U.S. SECURITIES AND EXCHANGE COMMISSION
Litigation Release No. 23214 / March 4, 2015
Securities and Exchange Commission v. China Infrastructure Investment Corp., et al., Civil Action No. 1:15-cv-00307 (D.C.D.C., filed March 3, 2015)
SEC Charges Chinese Issuer and Two Officers with Fraud
The Securities and Exchange Commission filed a civil injunctive action on March 3, 2015, in the United States District Court for the District of Columbia in connection with a fraudulent scheme to file false and forged SEC reports. China Infrastructure Investment Corp.'s 2011 SEC Forms 10-K and 10-K/A and its first quarter 2012 SEC Form 10-Q contained material omissions and misrepresentations, including multiple forged signatures and certifications of CIIC's former chief financial officer. CIIC is a company incorporated in Nevada and engaged in the construction and operation of a toll road in China. The company and its chief executive officer and corporate secretary filed the false reports with the SEC to conceal the fact that the company's CFO had resigned and that CIIC had no CFO at the time of the filings.

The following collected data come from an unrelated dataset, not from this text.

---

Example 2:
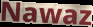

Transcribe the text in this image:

Nawaz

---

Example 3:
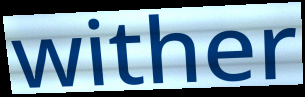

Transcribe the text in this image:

wither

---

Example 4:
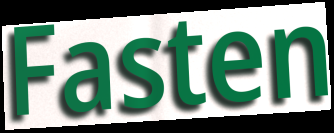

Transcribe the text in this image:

Fasten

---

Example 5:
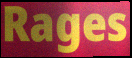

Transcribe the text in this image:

Rages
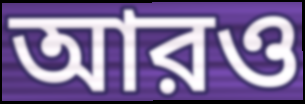
আরও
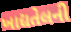
ખાદ્યતેલની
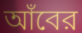
আঁবের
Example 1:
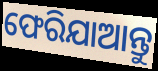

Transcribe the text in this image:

ଫେରିଯାଆନ୍ତୁ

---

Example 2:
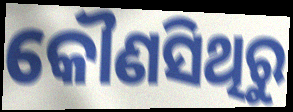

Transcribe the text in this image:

କୌଣସିଥିରୁ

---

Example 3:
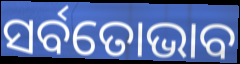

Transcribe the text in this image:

ସର୍ବତୋଭାବ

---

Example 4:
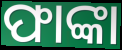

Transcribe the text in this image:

ଫାଙ୍କା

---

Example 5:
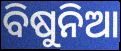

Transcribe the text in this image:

ବିଷୁନିଆ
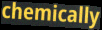
chemically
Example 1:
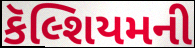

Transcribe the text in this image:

કૅલ્શિયમની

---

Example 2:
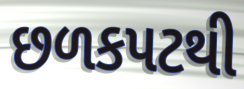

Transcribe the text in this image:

છળકપટથી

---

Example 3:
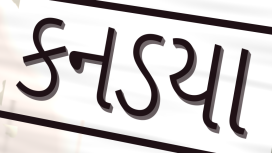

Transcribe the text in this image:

કનડયા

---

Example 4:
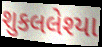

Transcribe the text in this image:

શુકલલેશ્યા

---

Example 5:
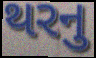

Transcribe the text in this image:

થરનુ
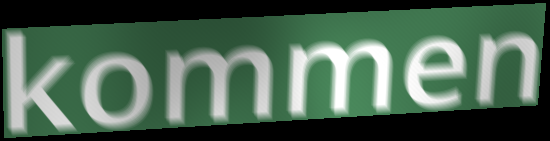
kommen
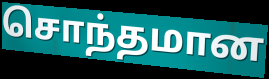
சொந்தமான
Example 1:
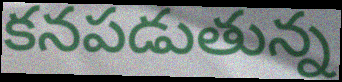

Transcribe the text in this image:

కనపడుతున్న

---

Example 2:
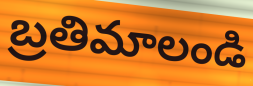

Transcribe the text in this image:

బ్రతిమాలండి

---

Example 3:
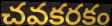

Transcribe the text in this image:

చవకరకం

The SEC's complaint alleges that CIIC hired Li Lei as CFO on June 27, 2011. On September 21, 2011, less than three month later, Lei resigned effective immediately. Within the week following Lei's resignation, the company's corporate secretary, Wang Feng, falsely reported that the Lei had decided to continue as CFO for a transition period. CEO Li Xipeng and Feng knew at the time of Lei's resignation that NASDAQ had decided to delist CIIC for failure to maintain a minimum share price of at least $1.00, and CIIC was appealing the delisting decision. As the complaint further alleges, Feng believed that public disclosure of the resignation of the CFO could have a negative impact on CIIC's share price, and thus forged Lei's signatures on the filings as part of a scheme to create the false impression that CIIC continued to have a CFO. In furtherance of the scheme, CIIC sent correspondence to NASDAQ and its auditors bearing Lei's forged signature.

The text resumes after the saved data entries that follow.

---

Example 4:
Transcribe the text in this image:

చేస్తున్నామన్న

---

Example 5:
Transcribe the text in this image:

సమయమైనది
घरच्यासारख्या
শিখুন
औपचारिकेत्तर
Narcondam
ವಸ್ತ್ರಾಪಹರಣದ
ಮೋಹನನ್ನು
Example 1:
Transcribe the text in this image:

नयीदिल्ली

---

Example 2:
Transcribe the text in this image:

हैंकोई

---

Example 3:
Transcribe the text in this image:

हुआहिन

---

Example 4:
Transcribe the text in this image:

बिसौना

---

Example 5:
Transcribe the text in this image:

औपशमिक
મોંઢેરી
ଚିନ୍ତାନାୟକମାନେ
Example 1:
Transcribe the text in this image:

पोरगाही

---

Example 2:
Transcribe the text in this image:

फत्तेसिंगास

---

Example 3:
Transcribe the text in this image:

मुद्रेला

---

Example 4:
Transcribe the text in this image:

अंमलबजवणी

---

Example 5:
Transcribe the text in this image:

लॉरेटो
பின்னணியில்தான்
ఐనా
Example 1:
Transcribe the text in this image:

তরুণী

The SEC's complaint alleges that all three defendants violated Section 10(b) of the Securities Exchange Act of 1934 and Rule 10b-5 thereunder; that CIIC violated Section 13(a) of the Exchange Act and Rules 12b-20, 13a-1 and 13a-13 thereunder by filing materially false annual and quarterly reports, and that Xipeng is also liable for these violations as a control person of CIIC, and that Xipeng and Feng aided and abetted these violations; that Xipeng and Feng violated Rule 13b2-2 by making materially false statements to CIIC's auditors in connection with required reports; and, that Xipeng violated Rule 13a-14 by falsely certifying that CIIC's reports contained no untrue statements of material fact, and that Feng aided and abetted this violation. The SEC's complaint seeks permanent injunctions and civil money penalties against all three defendants and officer-and-director bars against Xipeng and Feng. In related actions, the SEC issued an Order suspending trading in the securities of CIIC and issued an Order instituting proceedings to determine if the registration of CIIC's securities should be suspended or revoked.
The SEC's investigation was conducted by Nancy Singer and Andrew Shirley under the supervision of Conway Dodge. The SEC's litigation will be led by Stephan Schlegelmilch and Melissa Armstrong.